TASK DESCRIPTION:
Copy all data exactly. Skip pictures.

Collected data:
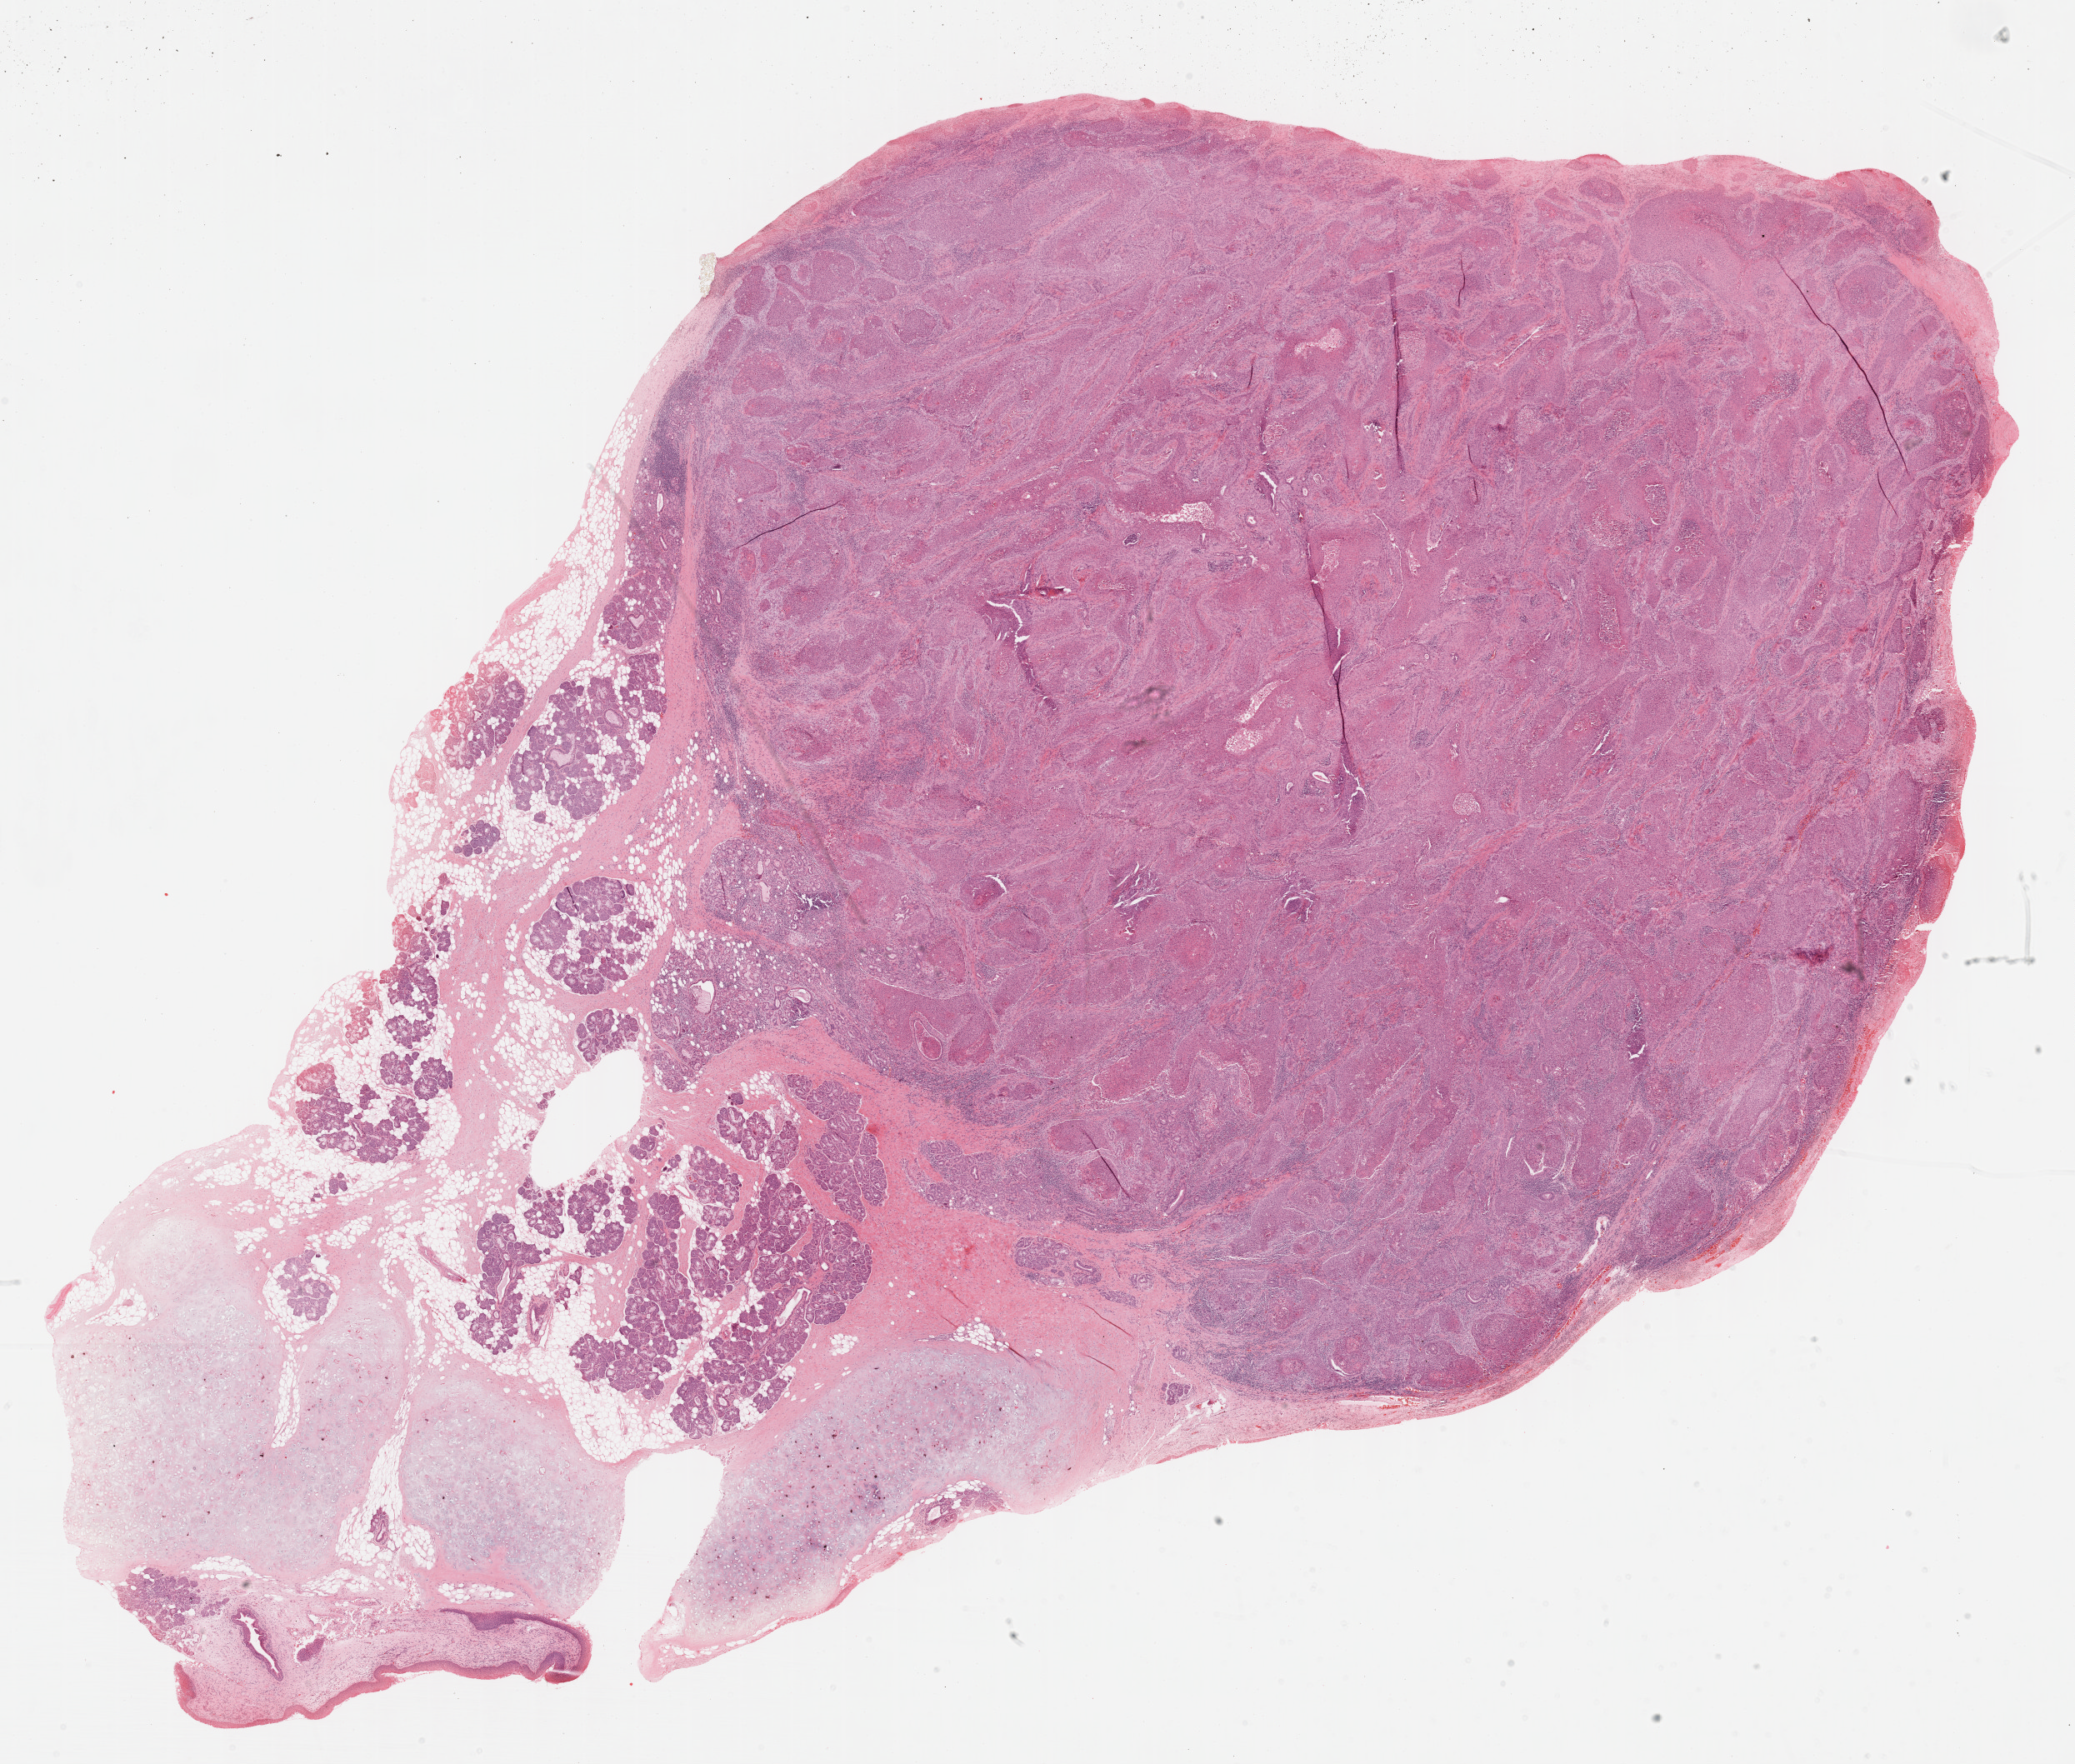
Hematoxylin and eosin (H&E) stained whole-slide image — low-resolution overview of the scanned area, about 20.1 x 17.1 mm; formalin-fixed paraffin-embedded (FFPE) diagnostic section; primary tumour sample from the head and neck. Male patient; age at initial diagnosis 61 years.
Diagnosis: Squamous cell carcinoma, NOS (larynx, NOS).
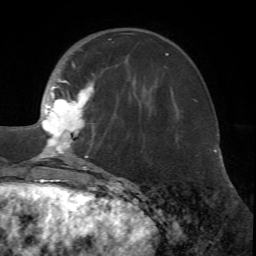
Breast MRI (dynamic contrast-enhanced), one axial slice; position 21 of 72 along the scan axis; cropped to one breast; dynamic contrast-enhanced series, time point 2 of 7 at this slice position (early post-contrast); 1.5 T; TE 4.2 ms, TR 8.7 ms; 2.2 mm slice thickness; 256 × 256 image matrix, field of view 180 × 180 mm. Female patient.
Structures marked on this image (semi-automatic segmentation, software-assisted and operator-edited):
- enhancing-tissue mask used for the functional tumour volume (all voxels passing the contrast-enhancement thresholds inside the analysis volume; usually the tumour): bounding box <17,33,134,170> (left, top, right, bottom; pixels)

SOLUTION FOR THIS TASK:
Hematoxylin and eosin (H&E) stained whole-slide image — low-resolution overview of the scanned area, about 20.1 x 17.1 mm; formalin-fixed paraffin-embedded (FFPE) diagnostic section; primary tumour sample from the head and neck. Male patient; age at initial diagnosis 61 years.
Diagnosis: Squamous cell carcinoma, NOS (larynx, NOS).
Breast MRI (dynamic contrast-enhanced), one axial slice; position 21 of 72 along the scan axis; cropped to one breast; dynamic contrast-enhanced series, time point 2 of 7 at this slice position (early post-contrast); 1.5 T; TE 4.2 ms, TR 8.7 ms; 2.2 mm slice thickness; 256 × 256 image matrix, field of view 180 × 180 mm. Female patient.
Structures marked on this image (semi-automatic segmentation, software-assisted and operator-edited):
- enhancing-tissue mask used for the functional tumour volume (all voxels passing the contrast-enhancement thresholds inside the analysis volume; usually the tumour): bounding box <17,33,134,170> (left, top, right, bottom; pixels)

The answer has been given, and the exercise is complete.